SURVEY: INTERNATIONAL FINANCE Bubble trouble May 16th 2002 From The Economist print edition

Why do so many people cling so hard to the notion of efficient markets? Andrew Lo, an economist at MIT, suggests that they may be suffering from a “peculiar psychological disorder known as ‘physics envy’…We would love to have three laws that explain 99% of economic behaviour; instead, we have about 99 laws that explain maybe 3% of economic behaviour. Nevertheless, we like to talk as if we are dealing with physical phenomena.”

There may be some truth in this. In 1947 Paul Samuelson, later awarded the Nobel prize for economics, set out to apply the principles of thermodynamics to economics. More recently, Bill Sharpe, another Nobel-prize winner for his contribution to modern finance, wrote an interesting paper on “Nuclear Financial Economics”, drawing parallels with nuclear science. This work yielded some useful insights, but left a lot of question marks.

Emanuel Derman of Goldman Sachs, one of the growing number of former physicists working in investment banking, puts the financial world’s physics envy into perspective. “There is no fundamental theory in finance. There are no laws.” In finance, he says, you are playing against people, who value assets on the basis of their feelings about the future. “These feelings are ephemeral, or at best unstable.”
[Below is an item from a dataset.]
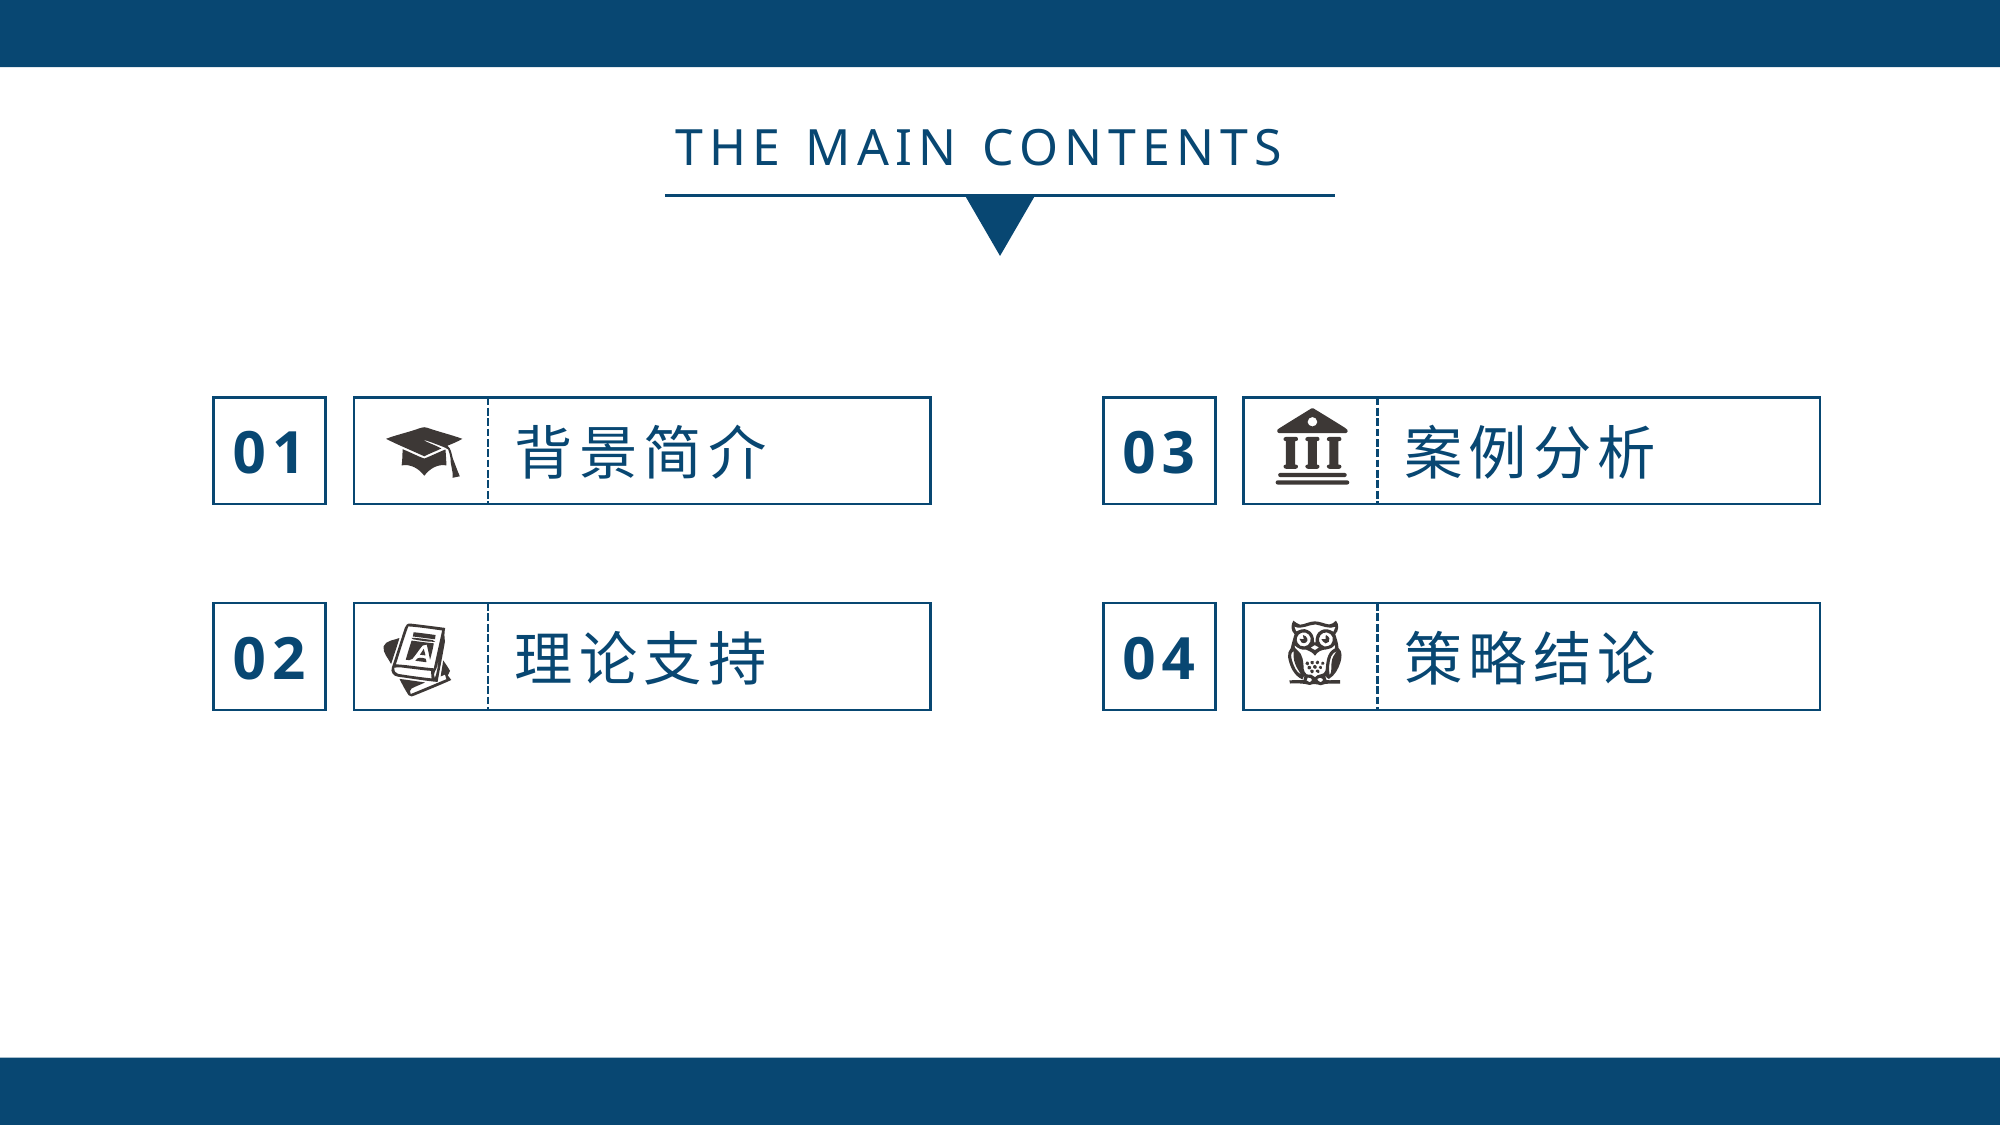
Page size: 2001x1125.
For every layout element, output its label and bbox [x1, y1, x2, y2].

The art (not science) of valuing shares may be getting harder because of changes in the nature of the economy, creating even greater scope for bubbles to form. When the bulk of a company’s assets were physical and its markets were relatively stable, valuation was more straightforward. Now a growing proportion of a firm’s assets–brands, ideas, human capital–are intangible and often hard to identify, let alone value. They are also less robust than a physical asset such as a factory. As Enron showed, a reputation for trustworthiness, and the market value resulting from it, can vanish in a moment. The dotcoms pushed this valuation challenge to extremes, often expecting investors to put a price on profits that would not be forthcoming for many years, and would be derived from business models and intangible assets such as brands that had not yet been created.